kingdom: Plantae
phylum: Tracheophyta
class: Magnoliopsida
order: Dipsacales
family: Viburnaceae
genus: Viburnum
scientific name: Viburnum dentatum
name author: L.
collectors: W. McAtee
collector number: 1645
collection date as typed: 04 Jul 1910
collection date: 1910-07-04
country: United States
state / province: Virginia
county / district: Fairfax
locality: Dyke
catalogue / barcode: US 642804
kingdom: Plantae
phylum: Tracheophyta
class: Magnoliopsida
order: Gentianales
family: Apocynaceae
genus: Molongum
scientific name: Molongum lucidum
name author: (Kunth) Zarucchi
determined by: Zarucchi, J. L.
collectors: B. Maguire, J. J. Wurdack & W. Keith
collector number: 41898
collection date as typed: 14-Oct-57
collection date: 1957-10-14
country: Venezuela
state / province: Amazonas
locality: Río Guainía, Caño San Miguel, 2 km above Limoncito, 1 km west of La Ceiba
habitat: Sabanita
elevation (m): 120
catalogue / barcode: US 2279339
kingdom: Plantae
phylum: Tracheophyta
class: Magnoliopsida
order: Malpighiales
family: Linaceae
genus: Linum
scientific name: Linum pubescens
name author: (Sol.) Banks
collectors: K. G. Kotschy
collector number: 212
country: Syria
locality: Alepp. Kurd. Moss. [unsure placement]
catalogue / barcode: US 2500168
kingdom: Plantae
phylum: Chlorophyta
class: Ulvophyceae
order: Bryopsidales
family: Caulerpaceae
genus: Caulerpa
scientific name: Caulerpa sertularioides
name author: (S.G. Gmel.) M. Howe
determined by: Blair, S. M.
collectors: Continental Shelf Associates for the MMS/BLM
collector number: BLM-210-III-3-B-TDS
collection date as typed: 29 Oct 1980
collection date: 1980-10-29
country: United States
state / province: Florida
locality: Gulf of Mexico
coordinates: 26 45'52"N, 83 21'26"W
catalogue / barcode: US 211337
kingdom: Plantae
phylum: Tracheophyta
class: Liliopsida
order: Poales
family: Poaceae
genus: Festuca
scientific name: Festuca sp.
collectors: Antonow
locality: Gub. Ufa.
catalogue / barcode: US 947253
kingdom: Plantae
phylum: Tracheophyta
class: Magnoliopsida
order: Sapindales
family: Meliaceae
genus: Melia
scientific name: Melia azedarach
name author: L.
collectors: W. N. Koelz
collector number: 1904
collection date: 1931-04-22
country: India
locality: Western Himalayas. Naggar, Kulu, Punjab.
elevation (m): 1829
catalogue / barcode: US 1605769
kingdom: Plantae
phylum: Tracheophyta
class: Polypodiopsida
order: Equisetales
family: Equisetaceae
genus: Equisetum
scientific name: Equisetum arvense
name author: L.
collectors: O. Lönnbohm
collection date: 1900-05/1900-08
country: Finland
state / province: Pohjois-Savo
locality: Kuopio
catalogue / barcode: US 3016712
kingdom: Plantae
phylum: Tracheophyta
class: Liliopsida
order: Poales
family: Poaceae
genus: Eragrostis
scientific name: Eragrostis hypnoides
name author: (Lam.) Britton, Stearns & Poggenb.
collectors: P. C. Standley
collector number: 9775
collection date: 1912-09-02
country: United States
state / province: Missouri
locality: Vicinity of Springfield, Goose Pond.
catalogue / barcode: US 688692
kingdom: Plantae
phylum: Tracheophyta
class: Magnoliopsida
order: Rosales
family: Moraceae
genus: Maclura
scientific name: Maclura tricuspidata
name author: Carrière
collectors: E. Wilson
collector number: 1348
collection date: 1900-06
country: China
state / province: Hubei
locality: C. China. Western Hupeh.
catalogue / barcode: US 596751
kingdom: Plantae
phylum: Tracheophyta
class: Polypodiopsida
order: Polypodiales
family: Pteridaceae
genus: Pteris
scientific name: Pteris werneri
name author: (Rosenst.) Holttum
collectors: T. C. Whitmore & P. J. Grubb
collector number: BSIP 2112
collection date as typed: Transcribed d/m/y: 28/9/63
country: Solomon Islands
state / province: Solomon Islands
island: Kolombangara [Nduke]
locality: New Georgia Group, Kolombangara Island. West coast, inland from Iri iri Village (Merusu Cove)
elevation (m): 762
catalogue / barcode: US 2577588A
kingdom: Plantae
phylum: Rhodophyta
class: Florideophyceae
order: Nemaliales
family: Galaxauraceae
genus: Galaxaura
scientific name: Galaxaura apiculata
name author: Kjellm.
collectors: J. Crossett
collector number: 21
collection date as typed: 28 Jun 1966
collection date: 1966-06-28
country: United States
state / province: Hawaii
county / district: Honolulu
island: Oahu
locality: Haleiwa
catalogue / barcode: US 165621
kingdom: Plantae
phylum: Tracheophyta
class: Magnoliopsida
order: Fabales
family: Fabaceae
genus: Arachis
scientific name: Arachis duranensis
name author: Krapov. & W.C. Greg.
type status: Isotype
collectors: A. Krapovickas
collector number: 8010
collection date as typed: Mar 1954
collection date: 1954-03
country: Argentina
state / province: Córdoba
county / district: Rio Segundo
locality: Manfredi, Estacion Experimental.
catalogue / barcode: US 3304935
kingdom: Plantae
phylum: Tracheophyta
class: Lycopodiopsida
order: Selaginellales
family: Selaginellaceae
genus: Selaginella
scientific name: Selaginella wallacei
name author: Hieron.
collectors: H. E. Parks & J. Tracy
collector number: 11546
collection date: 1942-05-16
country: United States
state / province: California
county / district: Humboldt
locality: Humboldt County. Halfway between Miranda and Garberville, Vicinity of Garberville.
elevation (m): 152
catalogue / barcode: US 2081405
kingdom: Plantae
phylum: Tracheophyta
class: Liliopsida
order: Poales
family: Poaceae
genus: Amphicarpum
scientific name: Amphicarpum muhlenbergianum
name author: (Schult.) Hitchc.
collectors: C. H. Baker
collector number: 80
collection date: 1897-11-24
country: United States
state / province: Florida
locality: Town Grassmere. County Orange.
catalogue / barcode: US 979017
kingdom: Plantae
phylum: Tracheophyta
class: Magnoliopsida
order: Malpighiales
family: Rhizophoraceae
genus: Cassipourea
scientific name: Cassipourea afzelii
━━━━━━━━━━━━━━━━
▶ _Objective_
Reproduce every line of the entries above character for character, in their original order and without any changes.

▶ _Reply_
kingdom: Plantae
phylum: Tracheophyta
class: Magnoliopsida
order: Dipsacales
family: Viburnaceae
genus: Viburnum
scientific name: Viburnum dentatum
name author: L.
collectors: W. McAtee
collector number: 1645
collection date as typed: 04 Jul 1910
collection date: 1910-07-04
country: United States
state / province: Virginia
county / district: Fairfax
locality: Dyke
catalogue / barcode: US 642804
kingdom: Plantae
phylum: Tracheophyta
class: Magnoliopsida
order: Gentianales
family: Apocynaceae
genus: Molongum
scientific name: Molongum lucidum
name author: (Kunth) Zarucchi
determined by: Zarucchi, J. L.
collectors: B. Maguire, J. J. Wurdack & W. Keith
collector number: 41898
collection date as typed: 14-Oct-57
collection date: 1957-10-14
country: Venezuela
state / province: Amazonas
locality: Río Guainía, Caño San Miguel, 2 km above Limoncito, 1 km west of La Ceiba
habitat: Sabanita
elevation (m): 120
catalogue / barcode: US 2279339
kingdom: Plantae
phylum: Tracheophyta
class: Magnoliopsida
order: Malpighiales
family: Linaceae
genus: Linum
scientific name: Linum pubescens
name author: (Sol.) Banks
collectors: K. G. Kotschy
collector number: 212
country: Syria
locality: Alepp. Kurd. Moss. [unsure placement]
catalogue / barcode: US 2500168
kingdom: Plantae
phylum: Chlorophyta
class: Ulvophyceae
order: Bryopsidales
family: Caulerpaceae
genus: Caulerpa
scientific name: Caulerpa sertularioides
name author: (S.G. Gmel.) M. Howe
determined by: Blair, S. M.
collectors: Continental Shelf Associates for the MMS/BLM
collector number: BLM-210-III-3-B-TDS
collection date as typed: 29 Oct 1980
collection date: 1980-10-29
country: United States
state / province: Florida
locality: Gulf of Mexico
coordinates: 26 45'52"N, 83 21'26"W
catalogue / barcode: US 211337
kingdom: Plantae
phylum: Tracheophyta
class: Liliopsida
order: Poales
family: Poaceae
genus: Festuca
scientific name: Festuca sp.
collectors: Antonow
locality: Gub. Ufa.
catalogue / barcode: US 947253
kingdom: Plantae
phylum: Tracheophyta
class: Magnoliopsida
order: Sapindales
family: Meliaceae
genus: Melia
scientific name: Melia azedarach
name author: L.
collectors: W. N. Koelz
collector number: 1904
collection date: 1931-04-22
country: India
locality: Western Himalayas. Naggar, Kulu, Punjab.
elevation (m): 1829
catalogue / barcode: US 1605769
kingdom: Plantae
phylum: Tracheophyta
class: Polypodiopsida
order: Equisetales
family: Equisetaceae
genus: Equisetum
scientific name: Equisetum arvense
name author: L.
collectors: O. Lönnbohm
collection date: 1900-05/1900-08
country: Finland
state / province: Pohjois-Savo
locality: Kuopio
catalogue / barcode: US 3016712
kingdom: Plantae
phylum: Tracheophyta
class: Liliopsida
order: Poales
family: Poaceae
genus: Eragrostis
scientific name: Eragrostis hypnoides
name author: (Lam.) Britton, Stearns & Poggenb.
collectors: P. C. Standley
collector number: 9775
collection date: 1912-09-02
country: United States
state / province: Missouri
locality: Vicinity of Springfield, Goose Pond.
catalogue / barcode: US 688692
kingdom: Plantae
phylum: Tracheophyta
class: Magnoliopsida
order: Rosales
family: Moraceae
genus: Maclura
scientific name: Maclura tricuspidata
name author: Carrière
collectors: E. Wilson
collector number: 1348
collection date: 1900-06
country: China
state / province: Hubei
locality: C. China. Western Hupeh.
catalogue / barcode: US 596751
kingdom: Plantae
phylum: Tracheophyta
class: Polypodiopsida
order: Polypodiales
family: Pteridaceae
genus: Pteris
scientific name: Pteris werneri
name author: (Rosenst.) Holttum
collectors: T. C. Whitmore & P. J. Grubb
collector number: BSIP 2112
collection date as typed: Transcribed d/m/y: 28/9/63
country: Solomon Islands
state / province: Solomon Islands
island: Kolombangara [Nduke]
locality: New Georgia Group, Kolombangara Island. West coast, inland from Iri iri Village (Merusu Cove)
elevation (m): 762
catalogue / barcode: US 2577588A
kingdom: Plantae
phylum: Rhodophyta
class: Florideophyceae
order: Nemaliales
family: Galaxauraceae
genus: Galaxaura
scientific name: Galaxaura apiculata
name author: Kjellm.
collectors: J. Crossett
collector number: 21
collection date as typed: 28 Jun 1966
collection date: 1966-06-28
country: United States
state / province: Hawaii
county / district: Honolulu
island: Oahu
locality: Haleiwa
catalogue / barcode: US 165621
kingdom: Plantae
phylum: Tracheophyta
class: Magnoliopsida
order: Fabales
family: Fabaceae
genus: Arachis
scientific name: Arachis duranensis
name author: Krapov. & W.C. Greg.
type status: Isotype
collectors: A. Krapovickas
collector number: 8010
collection date as typed: Mar 1954
collection date: 1954-03
country: Argentina
state / province: Córdoba
county / district: Rio Segundo
locality: Manfredi, Estacion Experimental.
catalogue / barcode: US 3304935
kingdom: Plantae
phylum: Tracheophyta
class: Lycopodiopsida
order: Selaginellales
family: Selaginellaceae
genus: Selaginella
scientific name: Selaginella wallacei
name author: Hieron.
collectors: H. E. Parks & J. Tracy
collector number: 11546
collection date: 1942-05-16
country: United States
state / province: California
county / district: Humboldt
locality: Humboldt County. Halfway between Miranda and Garberville, Vicinity of Garberville.
elevation (m): 152
catalogue / barcode: US 2081405
kingdom: Plantae
phylum: Tracheophyta
class: Liliopsida
order: Poales
family: Poaceae
genus: Amphicarpum
scientific name: Amphicarpum muhlenbergianum
name author: (Schult.) Hitchc.
collectors: C. H. Baker
collector number: 80
collection date: 1897-11-24
country: United States
state / province: Florida
locality: Town Grassmere. County Orange.
catalogue / barcode: US 979017
kingdom: Plantae
phylum: Tracheophyta
class: Magnoliopsida
order: Malpighiales
family: Rhizophoraceae
genus: Cassipourea
scientific name: Cassipourea afzelii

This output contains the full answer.